*** Opening DATA PROVIDED ***

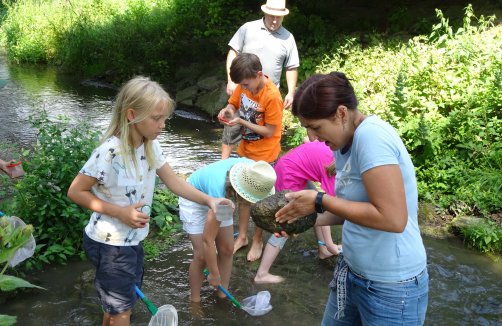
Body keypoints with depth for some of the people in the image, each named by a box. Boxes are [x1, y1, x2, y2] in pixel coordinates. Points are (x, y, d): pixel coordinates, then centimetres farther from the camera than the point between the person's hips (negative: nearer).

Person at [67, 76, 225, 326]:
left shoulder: (151, 146, -4)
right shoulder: (110, 152, -28)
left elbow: (174, 182, -2)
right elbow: (76, 192, -20)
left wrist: (208, 200, -15)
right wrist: (120, 212, -25)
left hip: (133, 239, 7)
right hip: (109, 243, -7)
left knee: (115, 304, 26)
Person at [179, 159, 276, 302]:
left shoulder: (252, 170, -30)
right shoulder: (220, 192, -44)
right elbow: (207, 240, -33)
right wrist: (214, 274, -23)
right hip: (194, 200, -6)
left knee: (227, 250, 4)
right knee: (202, 256, -8)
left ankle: (223, 296, 19)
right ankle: (194, 301, 11)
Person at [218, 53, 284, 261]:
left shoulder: (272, 97, -26)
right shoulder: (245, 85, -7)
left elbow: (269, 131, -21)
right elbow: (234, 103, 9)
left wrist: (242, 122, -26)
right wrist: (228, 110, -14)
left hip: (264, 155, -6)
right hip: (246, 150, 7)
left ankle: (257, 241, 26)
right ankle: (242, 236, 31)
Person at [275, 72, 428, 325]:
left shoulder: (371, 135, -24)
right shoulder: (343, 144, 3)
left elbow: (392, 218, -30)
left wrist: (320, 202, -22)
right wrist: (309, 220, -1)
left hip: (391, 288, -8)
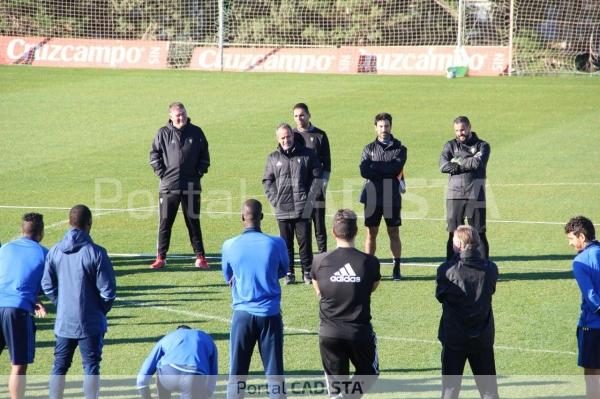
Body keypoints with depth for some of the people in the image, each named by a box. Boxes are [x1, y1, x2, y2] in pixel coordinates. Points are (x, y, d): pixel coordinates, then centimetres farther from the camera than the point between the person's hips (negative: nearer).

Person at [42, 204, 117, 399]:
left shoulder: (55, 251, -2)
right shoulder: (96, 253, -16)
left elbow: (47, 286, 5)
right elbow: (108, 290, -12)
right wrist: (102, 310, 6)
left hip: (63, 322, 4)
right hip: (90, 323, -4)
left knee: (59, 366, 14)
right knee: (91, 367, 5)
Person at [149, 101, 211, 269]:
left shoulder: (196, 132, 4)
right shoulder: (163, 133, 1)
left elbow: (204, 155, 12)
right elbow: (154, 155, 6)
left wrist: (200, 172, 2)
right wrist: (161, 173, -3)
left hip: (191, 186, 0)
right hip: (168, 186, 0)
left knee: (193, 222, 5)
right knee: (165, 223, 2)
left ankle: (200, 257, 9)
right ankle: (161, 258, 8)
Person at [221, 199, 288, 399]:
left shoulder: (229, 246, -5)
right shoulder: (276, 244, -7)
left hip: (242, 313, 0)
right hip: (270, 314, 0)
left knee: (237, 373, 6)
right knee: (274, 372, 4)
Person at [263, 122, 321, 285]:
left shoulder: (307, 154, 5)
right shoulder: (273, 158, 10)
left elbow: (316, 177, 6)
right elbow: (267, 181, 14)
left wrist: (309, 198, -3)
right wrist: (275, 200, 2)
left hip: (303, 208, -2)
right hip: (283, 209, 2)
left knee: (305, 241, 0)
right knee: (286, 243, 5)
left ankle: (307, 272, 9)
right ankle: (289, 273, 11)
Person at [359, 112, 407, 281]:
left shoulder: (399, 149, 7)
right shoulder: (369, 149, 10)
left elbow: (396, 169, -11)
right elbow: (364, 171, -6)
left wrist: (375, 168, -6)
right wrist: (386, 170, -10)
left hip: (392, 198, -1)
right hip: (372, 197, 1)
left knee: (394, 233, 3)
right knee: (371, 233, 4)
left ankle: (397, 269, 7)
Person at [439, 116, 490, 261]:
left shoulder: (482, 145, 7)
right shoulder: (450, 145, 12)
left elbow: (478, 163, -14)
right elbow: (443, 165, -7)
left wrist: (459, 162, -2)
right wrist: (469, 165, -11)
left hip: (475, 196, -2)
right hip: (454, 196, 2)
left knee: (479, 233, 1)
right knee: (453, 234, 3)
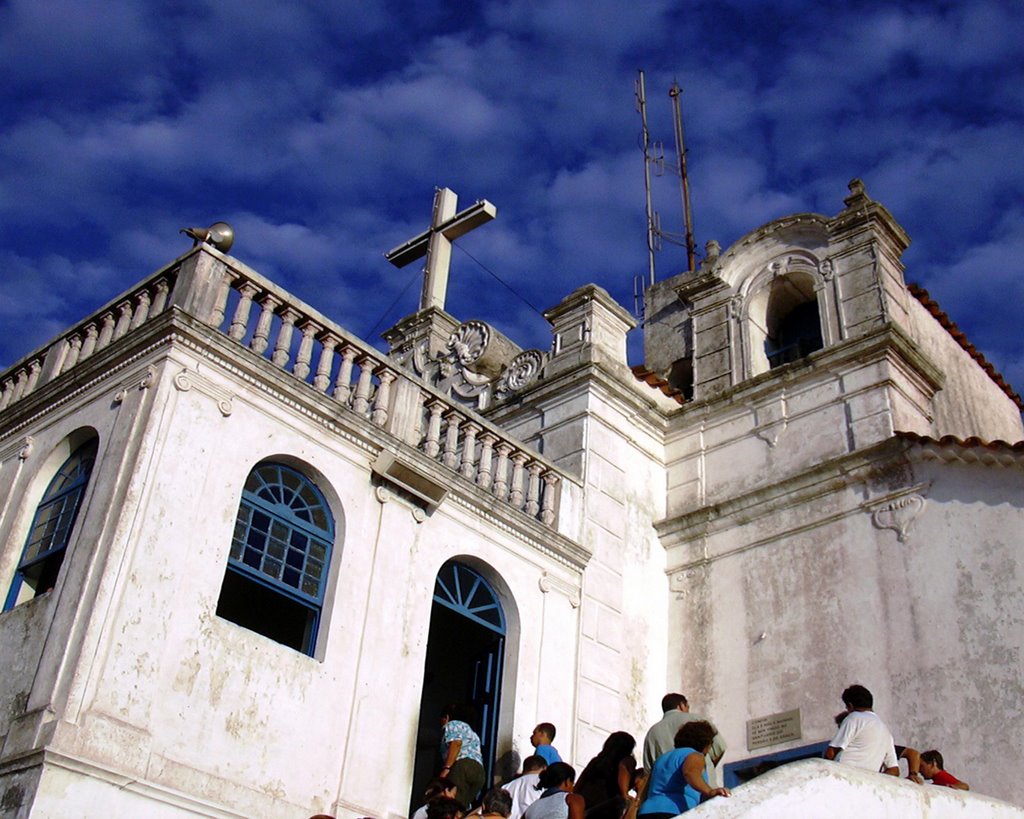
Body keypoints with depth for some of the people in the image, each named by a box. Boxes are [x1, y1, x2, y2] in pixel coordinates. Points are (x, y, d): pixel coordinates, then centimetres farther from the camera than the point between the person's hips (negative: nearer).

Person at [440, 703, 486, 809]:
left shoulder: (451, 724, 13)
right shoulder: (471, 732, 37)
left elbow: (456, 743, -7)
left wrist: (446, 768, -14)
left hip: (463, 766, -7)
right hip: (479, 771, 7)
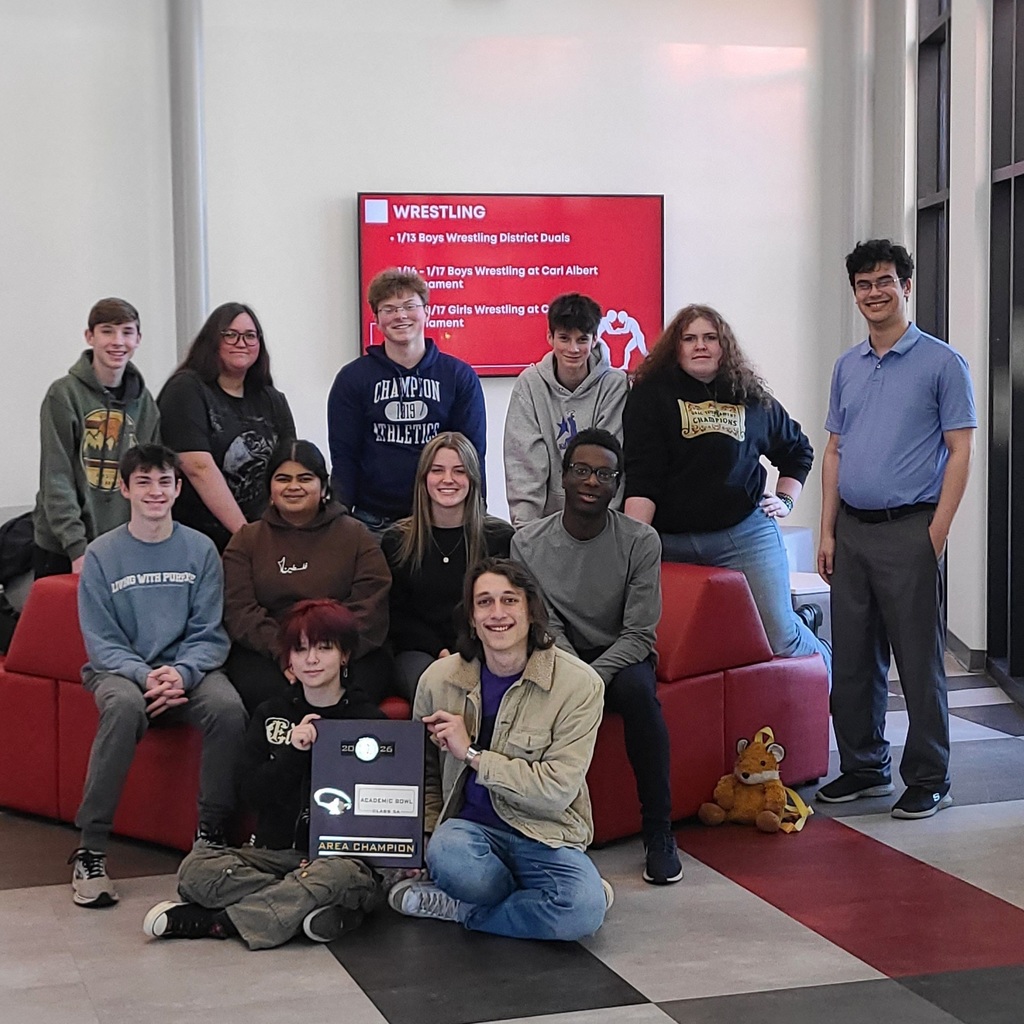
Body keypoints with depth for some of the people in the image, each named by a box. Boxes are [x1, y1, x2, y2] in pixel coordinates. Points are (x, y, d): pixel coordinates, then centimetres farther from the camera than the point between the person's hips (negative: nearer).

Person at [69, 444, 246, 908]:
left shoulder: (200, 550, 3)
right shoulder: (101, 555, 0)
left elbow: (210, 634, 1)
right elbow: (101, 642, -3)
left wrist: (181, 673, -20)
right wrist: (144, 676, -21)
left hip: (186, 669, 1)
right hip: (119, 670, -1)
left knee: (228, 707, -31)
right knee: (124, 705, -37)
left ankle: (211, 831, -15)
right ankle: (90, 849, -28)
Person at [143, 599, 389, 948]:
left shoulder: (368, 718, 4)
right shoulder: (271, 715, 13)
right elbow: (251, 792, 2)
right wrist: (292, 752, -12)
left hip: (341, 854, -3)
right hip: (274, 851, 3)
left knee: (339, 875, -39)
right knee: (196, 868, -22)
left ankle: (209, 922, -26)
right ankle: (303, 907, -26)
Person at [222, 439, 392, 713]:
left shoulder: (355, 535, 15)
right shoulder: (247, 540, 18)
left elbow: (370, 607, 2)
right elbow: (238, 610, 4)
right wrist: (283, 652, -15)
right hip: (265, 655, 0)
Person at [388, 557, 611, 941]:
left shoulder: (580, 684, -8)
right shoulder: (439, 679, 2)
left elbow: (556, 791, -14)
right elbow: (426, 775, 16)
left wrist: (471, 754, -16)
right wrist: (423, 839, 0)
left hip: (544, 834, -1)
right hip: (470, 826, 1)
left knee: (583, 912, -32)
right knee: (447, 855, -36)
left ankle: (461, 911, -6)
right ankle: (531, 901, -4)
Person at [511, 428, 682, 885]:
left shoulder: (640, 541, -10)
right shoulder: (528, 544, -6)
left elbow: (638, 634, -12)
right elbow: (547, 629, -7)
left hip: (620, 656, -1)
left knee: (637, 691, -35)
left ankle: (659, 831, -23)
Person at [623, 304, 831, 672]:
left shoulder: (752, 397, 11)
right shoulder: (650, 395, 2)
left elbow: (797, 449, 29)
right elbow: (641, 476, -8)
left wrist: (786, 500, 15)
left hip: (746, 536, 1)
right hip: (671, 542, 0)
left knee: (780, 640, -5)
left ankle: (822, 656, 29)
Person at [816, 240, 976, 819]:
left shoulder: (942, 363, -4)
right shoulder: (847, 367, 13)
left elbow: (961, 450, -7)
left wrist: (937, 534, -13)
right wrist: (828, 532, 9)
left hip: (909, 530, -6)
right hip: (852, 531, 6)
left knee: (920, 662, 0)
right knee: (853, 661, 11)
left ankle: (929, 781, 9)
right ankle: (865, 769, 24)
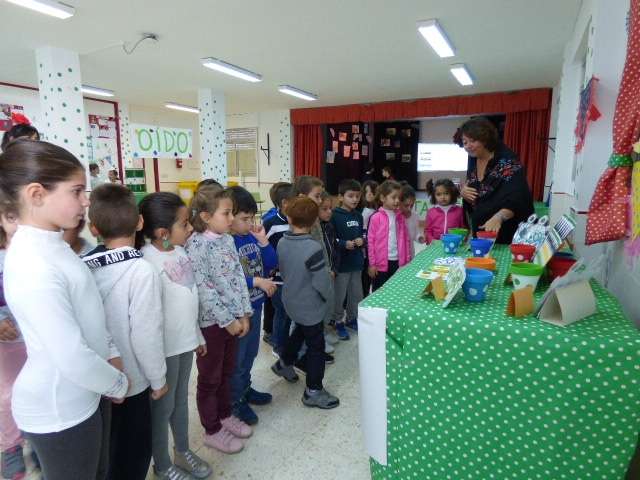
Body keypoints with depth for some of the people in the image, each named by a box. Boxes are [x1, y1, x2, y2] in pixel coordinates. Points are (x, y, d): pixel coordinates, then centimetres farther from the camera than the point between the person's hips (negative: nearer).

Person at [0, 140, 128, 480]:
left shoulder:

*** Closing DATA PROVIDED ***

__AIM OF THE TASK__. Both boundary lines included, write out word for word only the lines above from the one containing "left hip: (475, 196, -2)" to the one containing "left shoulder: (752, 397, 11)", leaving out any pictures.

__COMPLETED EXERCISE__.
left hip: (475, 196, -2)
right hip: (454, 196, 2)
left knee: (479, 233, 1)
right knee: (453, 234, 3)
Body keypoints with depth for some of the people in the image, each named by a box. Boxes are [x1, y1, x2, y2] in pixel coordinates. Points are (x, y, d): pixel coordinates, then centimetres farther from the camera than the point between the person's hips (negative: nearer).

Person at [440, 703, 486, 809]:
left shoulder: (451, 724, 13)
right shoulder: (471, 732, 37)
left elbow: (456, 743, -7)
left wrist: (446, 768, -14)
left hip: (463, 766, -7)
right hip: (479, 771, 7)
Body keypoints with depth for some of the people in the image, each named by a box. Boxes are [x1, y1, x2, y2] in pixel coordinates. Points are (x, y, d): pixel coordinates, then centimetres farther from the camera than the point between the person's hips (negative: nearer).

Person at [69, 444, 246, 908]:
left shoulder: (200, 550, 3)
right shoulder: (101, 555, 0)
left elbow: (210, 634, 1)
right elbow: (101, 642, -3)
left wrist: (181, 673, -20)
right wrist: (144, 676, -21)
left hip: (186, 669, 1)
right hip: (119, 670, -1)
left knee: (228, 707, -31)
right knee: (124, 705, -37)
left ankle: (211, 831, -15)
right ankle: (90, 849, -28)
Person at [143, 599, 389, 948]:
left shoulder: (368, 718, 4)
right shoulder: (271, 715, 13)
right elbow: (251, 792, 2)
right wrist: (292, 752, -12)
left hip: (341, 854, -3)
right hip: (274, 851, 3)
left knee: (339, 875, -39)
right knee: (196, 868, -22)
left ankle: (209, 922, -26)
right ankle: (303, 907, -26)
Person at [222, 439, 392, 713]:
left shoulder: (355, 535, 15)
right shoulder: (247, 540, 18)
left elbow: (370, 607, 2)
right elbow: (238, 610, 4)
right wrist: (283, 652, -15)
right hip: (265, 655, 0)
Person at [388, 557, 611, 941]:
left shoulder: (580, 684, -8)
right shoulder: (439, 679, 2)
left elbow: (556, 791, -14)
right elbow: (426, 775, 16)
left wrist: (471, 754, -16)
right wrist: (423, 839, 0)
left hip: (544, 834, -1)
right hip: (470, 826, 1)
left knee: (583, 912, -32)
right knee: (447, 855, -36)
left ankle: (461, 911, -6)
right ankle: (531, 901, -4)
Person at [511, 428, 682, 885]:
left shoulder: (640, 541, -10)
right shoulder: (528, 544, -6)
left elbow: (638, 634, -12)
right elbow: (547, 629, -7)
left hip: (620, 656, -1)
left knee: (637, 691, -35)
left ankle: (659, 831, -23)
Person at [623, 304, 831, 672]:
left shoulder: (752, 397, 11)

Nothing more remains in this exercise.